Acrobat excels at the bookmarks/outline panel; for a full on-page TOC, many people still build it in Word (Method 2) and use Acrobat to refine the links and bookmarks.

Best for: precise control over an existing PDF. Note: Acrobat is paid.

Method 4: Free alternatives without Adobe

You don’t need Adobe to do this. Free options include:

  • GoPDF or other online editors for a quick clickable TOC.
  • LibreOffice Writer — insert a TOC, then export to PDF with bookmarks (fully offline and free).
  • Google Docs — add a table of contents and download as a PDF; the links carry over.

Best for: anyone avoiding paid software.

Make your table of contents accessible

Accessible PDFs start with structure. For a table of contents to work for screen-reader users, the PDF must be a tagged PDF built on a real heading structure — semantic tags, not just visually styled text.

The bookmarks do the navigating. When you build the TOC from genuine heading styles (Methods 1–2) and keep the exported bookmarks, the document outline gives assistive technology like JAWS or NVDA a way to move through the document section by section.

Several standards require this. A tagged, navigable TOC is what PDF/UA (ISO 14289), the WCAG guidelines, and, for US public bodies, Section 508 expect — so for school, government, or public audiences it isn’t optional. In Acrobat you can verify it with the accessibility checker; in Word, starting from real heading styles does most of the work for you.

A table of contents, then, is rarely a one-off task — it’s one piece of getting a PDF into shape, which is worth seeing in context.

Where a table of contents fits in your PDF workflow

Adding a table of contents usually comes near the end of preparing a document, once the structure is settled. It rarely happens in isolation — it’s one step among the common tasks people perform on the same file.

Those tasks connect naturally. You might merge several PDFs into one report and then add a TOC so readers can find each part, remove unwanted pages to tidy up the sections before outlining them, or compress a PDF before sharing the finished, navigable version.
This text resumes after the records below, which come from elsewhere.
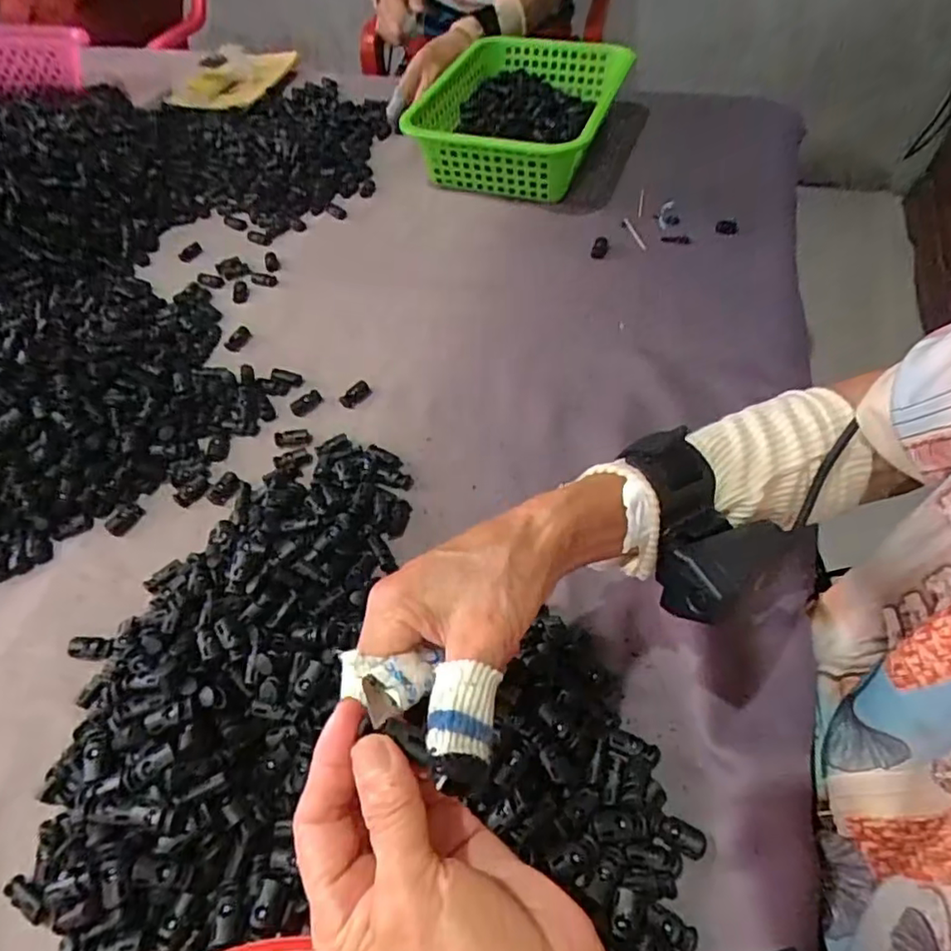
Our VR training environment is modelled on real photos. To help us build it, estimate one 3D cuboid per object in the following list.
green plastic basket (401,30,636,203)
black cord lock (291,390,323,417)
[{"bbox_3d":[0.059,-0.449,0.748,0.221,0.087,0.304,18,56,16],"label":"green plastic basket"},{"bbox_3d":[-0.146,-0.063,0.522,0.028,0.009,0.014,-33,58,-20],"label":"black cord lock"}]

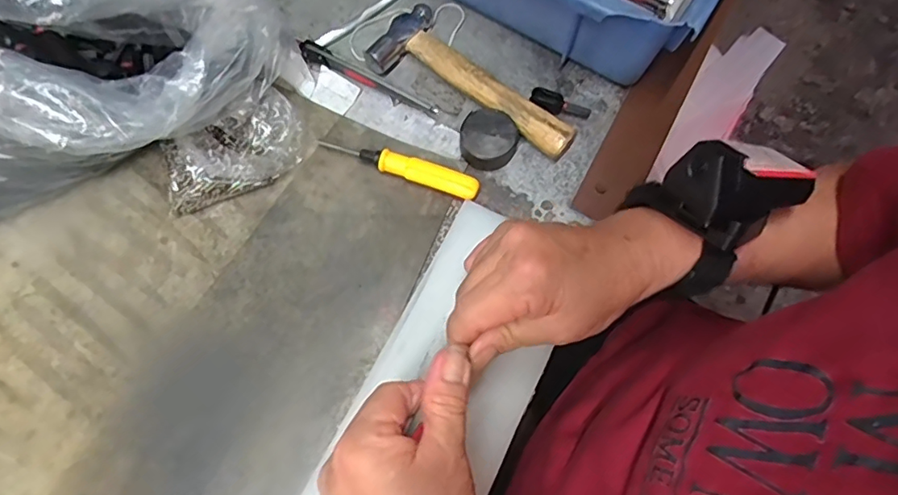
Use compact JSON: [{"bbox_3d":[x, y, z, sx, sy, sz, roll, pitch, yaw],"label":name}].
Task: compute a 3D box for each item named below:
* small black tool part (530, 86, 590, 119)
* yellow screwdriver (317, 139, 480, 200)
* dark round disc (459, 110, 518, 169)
[{"bbox_3d":[0.079,-0.101,0.392,0.044,0.011,0.016,22,73,5],"label":"small black tool part"},{"bbox_3d":[-0.034,-0.056,0.371,0.113,0.016,0.016,19,73,4],"label":"yellow screwdriver"},{"bbox_3d":[0.027,-0.075,0.377,0.038,0.022,0.036,1,73,-2],"label":"dark round disc"}]

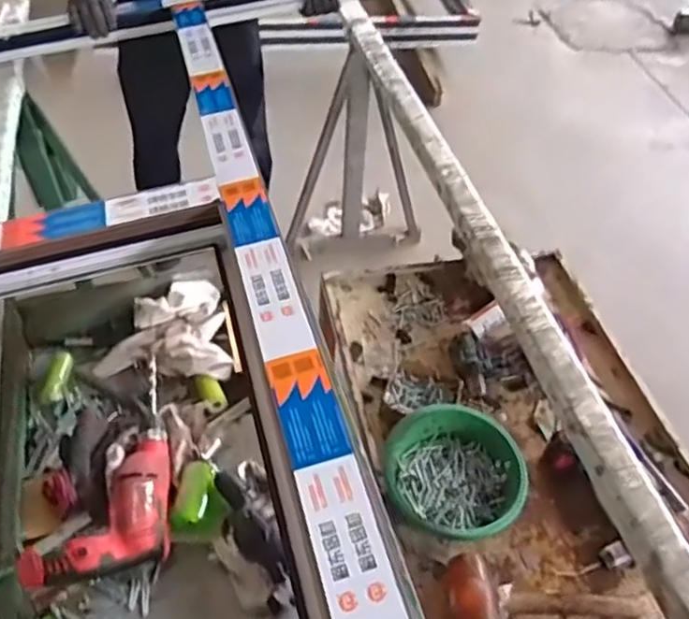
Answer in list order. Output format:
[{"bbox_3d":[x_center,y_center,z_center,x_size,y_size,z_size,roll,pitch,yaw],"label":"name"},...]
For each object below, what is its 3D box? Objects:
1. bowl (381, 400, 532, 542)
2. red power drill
[{"bbox_3d":[0.169,0.251,1.061,0.196,0.072,0.230,-32,56,-29],"label":"bowl"},{"bbox_3d":[-0.335,0.227,0.951,0.169,0.102,0.344,-5,47,-8],"label":"red power drill"}]

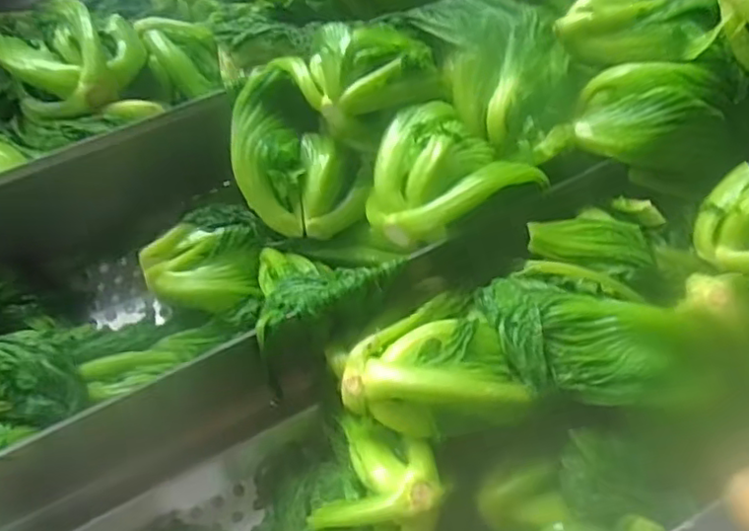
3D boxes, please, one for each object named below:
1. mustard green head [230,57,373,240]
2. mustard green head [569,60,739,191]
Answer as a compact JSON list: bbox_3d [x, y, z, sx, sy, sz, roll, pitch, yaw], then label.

Tools like GoPDF, Word, and Acrobat each cover several of these steps, so you can often handle the whole sequence in one place rather than juggling separate apps.

Which method should you use?

Your situation Best method Cost Keeps file offline?
Quick clickable TOC, no install GoPDF (Method 1) Free tier No
You’re writing in Word/Docs Word or Google Docs (Method 2) Free–paid Yes (Word)
Editing an existing PDF precisely Adobe Acrobat (Method 3) Paid Yes
Free + offline LibreOffice Writer (Method 4) Free Yes
Confidential document Word, LibreOffice, or Acrobat Free–paid Yes

Frequently asked questions

How do I add a table of contents to an existing PDF?
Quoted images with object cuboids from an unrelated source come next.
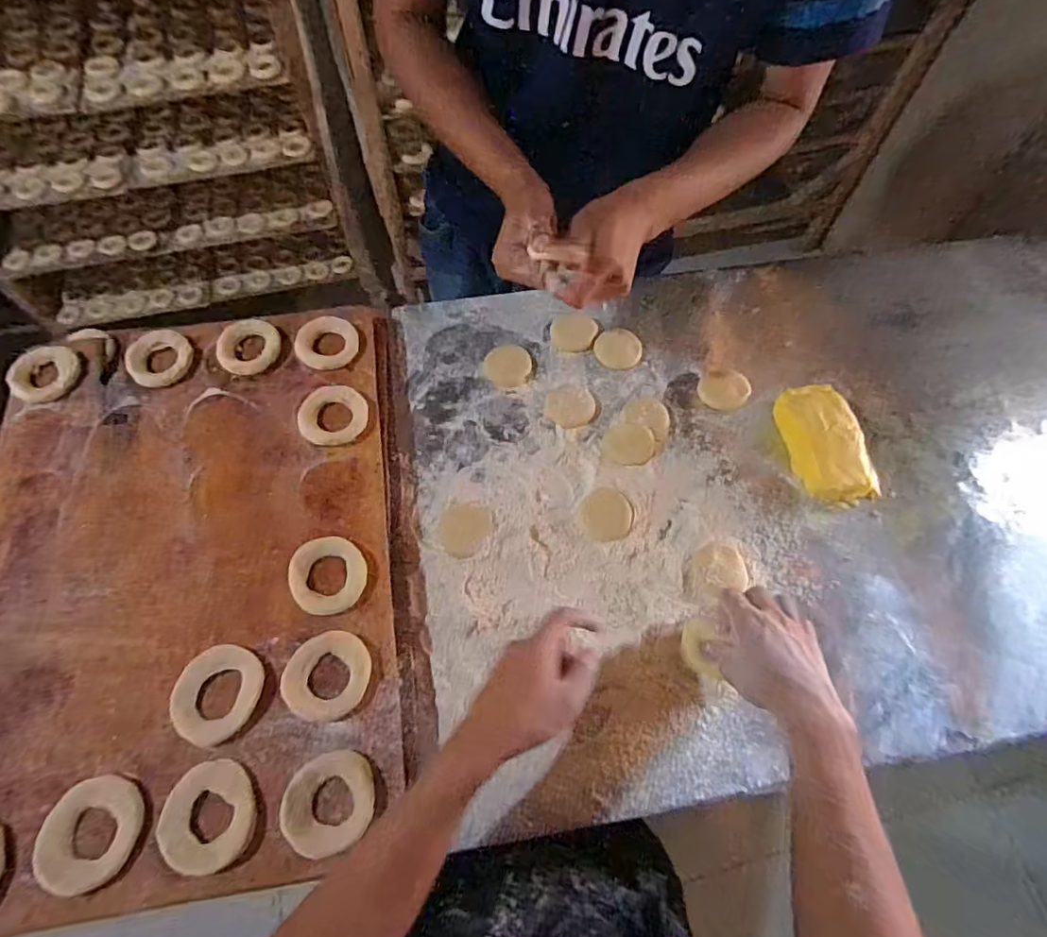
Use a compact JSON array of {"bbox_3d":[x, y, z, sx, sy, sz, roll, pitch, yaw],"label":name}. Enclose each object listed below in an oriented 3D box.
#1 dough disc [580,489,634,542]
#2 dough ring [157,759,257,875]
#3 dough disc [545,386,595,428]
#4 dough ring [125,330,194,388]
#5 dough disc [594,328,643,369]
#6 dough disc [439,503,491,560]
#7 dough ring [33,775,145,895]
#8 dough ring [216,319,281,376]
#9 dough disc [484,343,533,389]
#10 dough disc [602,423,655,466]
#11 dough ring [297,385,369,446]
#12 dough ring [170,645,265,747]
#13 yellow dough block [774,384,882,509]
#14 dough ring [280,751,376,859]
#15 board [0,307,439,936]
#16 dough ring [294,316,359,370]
[{"bbox_3d":[0.094,0.052,0.633,0.056,0.004,0.062,17,65,8],"label":"dough disc"},{"bbox_3d":[-0.266,0.293,0.470,0.073,0.012,0.080,-18,66,-9],"label":"dough ring"},{"bbox_3d":[0.059,-0.078,0.703,0.060,0.004,0.059,0,64,0],"label":"dough disc"},{"bbox_3d":[-0.436,-0.133,0.670,0.073,0.016,0.066,-35,69,-16],"label":"dough ring"},{"bbox_3d":[0.125,-0.158,0.736,0.060,0.004,0.060,0,64,0],"label":"dough disc"},{"bbox_3d":[-0.066,0.069,0.626,0.054,0.006,0.065,7,64,3],"label":"dough disc"},{"bbox_3d":[-0.363,0.306,0.470,0.076,0.012,0.079,-22,66,-11],"label":"dough ring"},{"bbox_3d":[-0.334,-0.148,0.682,0.074,0.022,0.071,0,64,0],"label":"dough ring"},{"bbox_3d":[-0.021,-0.135,0.731,0.060,0.006,0.061,0,64,0],"label":"dough disc"},{"bbox_3d":[0.127,-0.031,0.671,0.060,0.008,0.053,23,66,10],"label":"dough disc"},{"bbox_3d":[-0.220,-0.062,0.642,0.076,0.011,0.074,0,64,0],"label":"dough ring"},{"bbox_3d":[-0.283,0.207,0.515,0.075,0.008,0.082,0,64,0],"label":"dough ring"},{"bbox_3d":[0.355,-0.032,0.659,0.083,0.040,0.154,-9,64,-5],"label":"yellow dough block"},{"bbox_3d":[-0.167,0.287,0.480,0.074,0.012,0.075,0,64,0],"label":"dough ring"},{"bbox_3d":[-0.349,0.090,0.583,0.456,0.038,0.605,-9,64,-5],"label":"board"},{"bbox_3d":[-0.242,-0.154,0.691,0.072,0.020,0.076,0,64,0],"label":"dough ring"}]

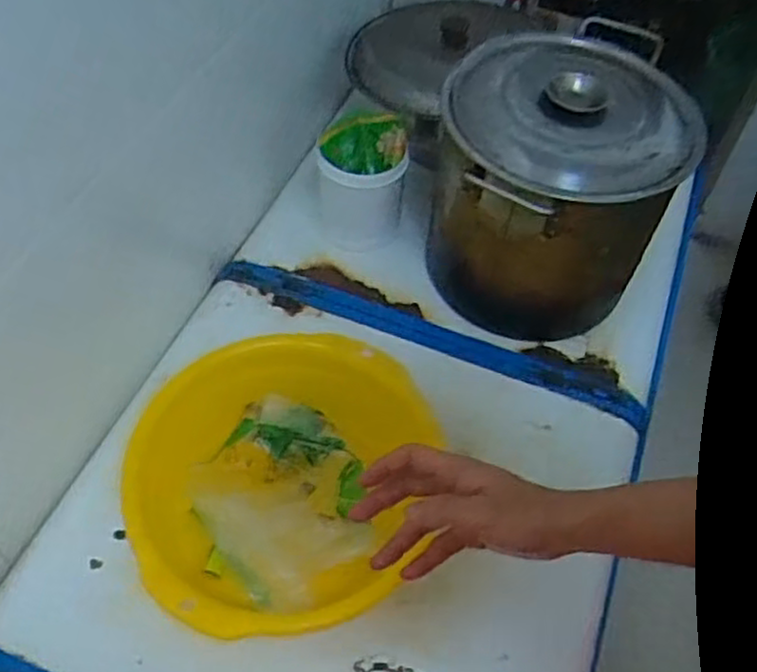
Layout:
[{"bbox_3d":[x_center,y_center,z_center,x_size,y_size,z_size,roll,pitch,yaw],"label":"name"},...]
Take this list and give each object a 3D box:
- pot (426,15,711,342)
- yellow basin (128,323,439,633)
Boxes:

Open it in an online editor like GoPDF or in Adobe Acrobat, add the TOC or bookmarks, and link each entry to the right page. If you have the original Word file, it’s easier to add the TOC there and re-export.

How do I display a table of contents in a PDF?

The clickable TOC appears on a page in the document; the bookmarks outline appears in the viewer’s side panel. Most PDF readers show the bookmarks panel via a sidebar icon.

How do I create a PDF with a table of contents?

Build your document with heading styles in Word, Google Docs, or LibreOffice, insert an automatic table of contents, then export to PDF with bookmarks enabled so the entries stay clickable.

How do I add a table of contents in Adobe Acrobat?

Use the Bookmarks panel to create the outline, and the link tool to make on-page TOC entries jump to their sections. For a full on-page TOC, many users build it in Word first and refine it in Acrobat.